Deux textes se font écho et sont présentés en diptyque : un extrait du Livre de l’oubli (P.O.L) de Bernard Noël et un texte inédit, L’effacement de Valentine Oncins. Les réalisations originales de Jacquie Barral accompagnent cette double poétique.
Elles sont constituées d’un diptyque en peinture noire acrylique, posée en rehauts sur un tirage photographique, à partir d’un détail de dessin, puis d’une mise en effacement sur un support transparent marouflé. Elles jouent sur différentes nuances de papiers blancs, de leur brillance et matité.
Existe là une triple machine à voir. Avec ce que cela cherche dans l’espace du regard. Comment se dégage-t-il ou tente-t-il de le faire de l’espace mental qui le traduit et trahit ?
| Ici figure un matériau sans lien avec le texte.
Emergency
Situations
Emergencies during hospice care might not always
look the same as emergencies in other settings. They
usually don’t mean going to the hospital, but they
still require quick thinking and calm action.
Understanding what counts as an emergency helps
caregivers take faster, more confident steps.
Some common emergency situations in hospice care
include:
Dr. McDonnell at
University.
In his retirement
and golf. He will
La question du visible et/ou de la visibilité ramène donc à cette machine par où la plupart de nos perceptions passent ou ne passent que mal tant elles sont filtrées.
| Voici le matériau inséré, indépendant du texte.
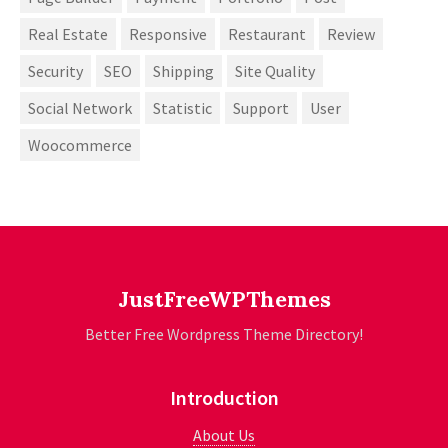
Real Estate
Responsive
Restaurant
Review
Security
SEO
Shipping
Site Quality
Social Network
Statistic
Support
User
Woocommerce
JustFreeWPThemes
Better Free Wordpress Theme Directory!
Introduction
About Us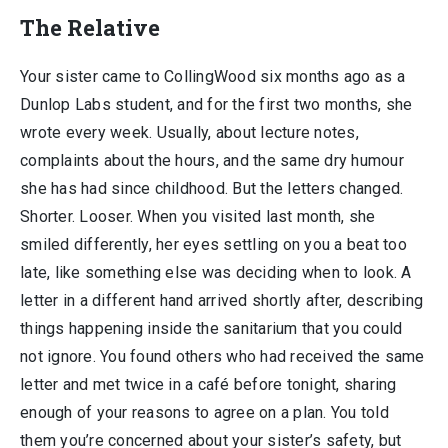
The Relative
Your sister came to CollingWood six months ago as a
Dunlop Labs student, and for the first two months, she
wrote every week. Usually, about lecture notes,
complaints about the hours, and the same dry humour
she has had since childhood. But the letters changed.
Shorter. Looser. When you visited last month, she
smiled differently, her eyes settling on you a beat too
late, like something else was deciding when to look. A
letter in a different hand arrived shortly after, describing
things happening inside the sanitarium that you could
not ignore. You found others who had received the same
letter and met twice in a café before tonight, sharing
enough of your reasons to agree on a plan. You told
them you’re concerned about your sister’s safety, but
C’est donc à travers le regard que, paradoxalement, le regard échappe en se transformant en textes et images. Il se disjoint en la nimbe d’une attente lesté de désir.
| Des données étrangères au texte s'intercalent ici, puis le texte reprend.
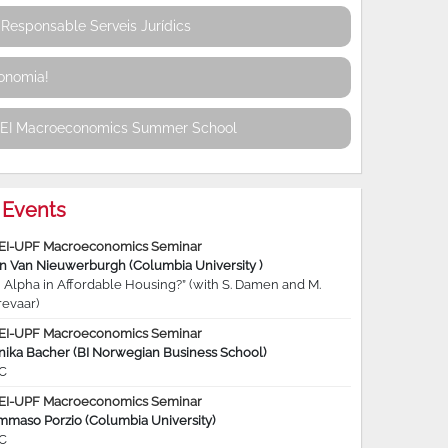
Responsable Serveis Jurídics
conomia!
REI Macroeconomics Summer School
Events
EI-UPF Macroeconomics Seminar
jn Van Nieuwerburgh (Columbia University )
 Alpha in Affordable Housing?” (with S. Damen and M.
revaar)
EI-UPF Macroeconomics Seminar
nika Bacher (BI Norwegian Business School)
C
EI-UPF Macroeconomics Seminar
mmaso Porzio (Columbia University)
C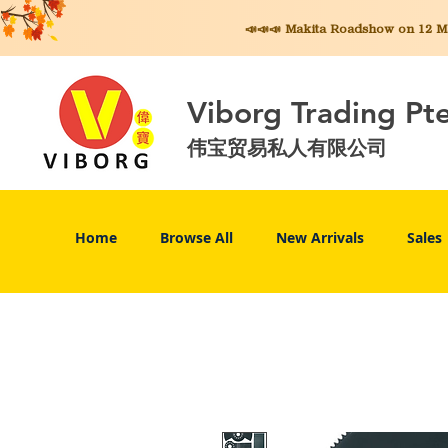
📣📣📣 Makita
Roadshow on 12 May
Viborg Trading Pt
伟宝贸易私人有限公司
Home
Browse All
New Arrivals
Sales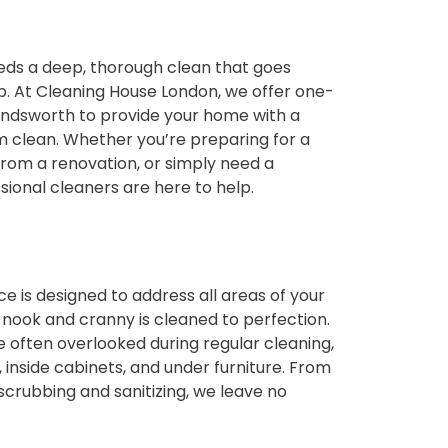
ds a deep, thorough clean that goes
. At Cleaning House London, we offer one-
Wandsworth to provide your home with a
 clean. Whether you’re preparing for a
from a renovation, or simply need a
sional cleaners are here to help.
e is designed to address all areas of your
 nook and cranny is cleaned to perfection.
 often overlooked during regular cleaning,
 inside cabinets, and under furniture. From
crubbing and sanitizing, we leave no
En quelque sorte, il devient l’anti-chambre de notre manuel mental d’interprétation. Les trois approches extraient le réel en le poussant vers des postulations flottantes en des suites de bémols poétiques ou visuels.
Si bien que l’image est souvent ce que Noël nous rappelle : une consommation du nostalgique, car nous n’avançons qu’à reculons et, rappelle l’auteur, un tel volte-face induit à une sorte d’adossement à la mort.
Certes, l’image et son approche ne doivent pas nous enfermer. Mais, pour qu’elle ouvre, il faut faire l’effort de nous dégager de notre “esprit de programmation” et oser la surprise.
Dès lors, chaque fois les trois tentatives rencontrent le réel. Il peut devenir une nouvelle histoire mais ce qui compte c’est de trouver une nouvelle passerelle, un nouveau passage, un nouveau coup de foudre.
Les créateurs en présentent des serrures sans forcément nous en donner les clefs mais ils réaniment le fonctionnement du processus.
Les pensées spéculatives se révèlent par le biais de la ponctuation de l’artiste vers un ordre caché du monde que les mots n’épuisent pas.
Dès lors, Jacquie Barral franchit les limites du logos en des pans et fragments qui tiennent ensemble et deviennent l’organisme “vivant” de l’espace du dedans — celui de l’âme et/ou de l’inconscient.
jejan-paul gavard-perret
Bernard Noël, Valentine Oncins & Jacquie Barral, À phrases perdues, Coll. 2+3=5, 2020 — 380,00 €.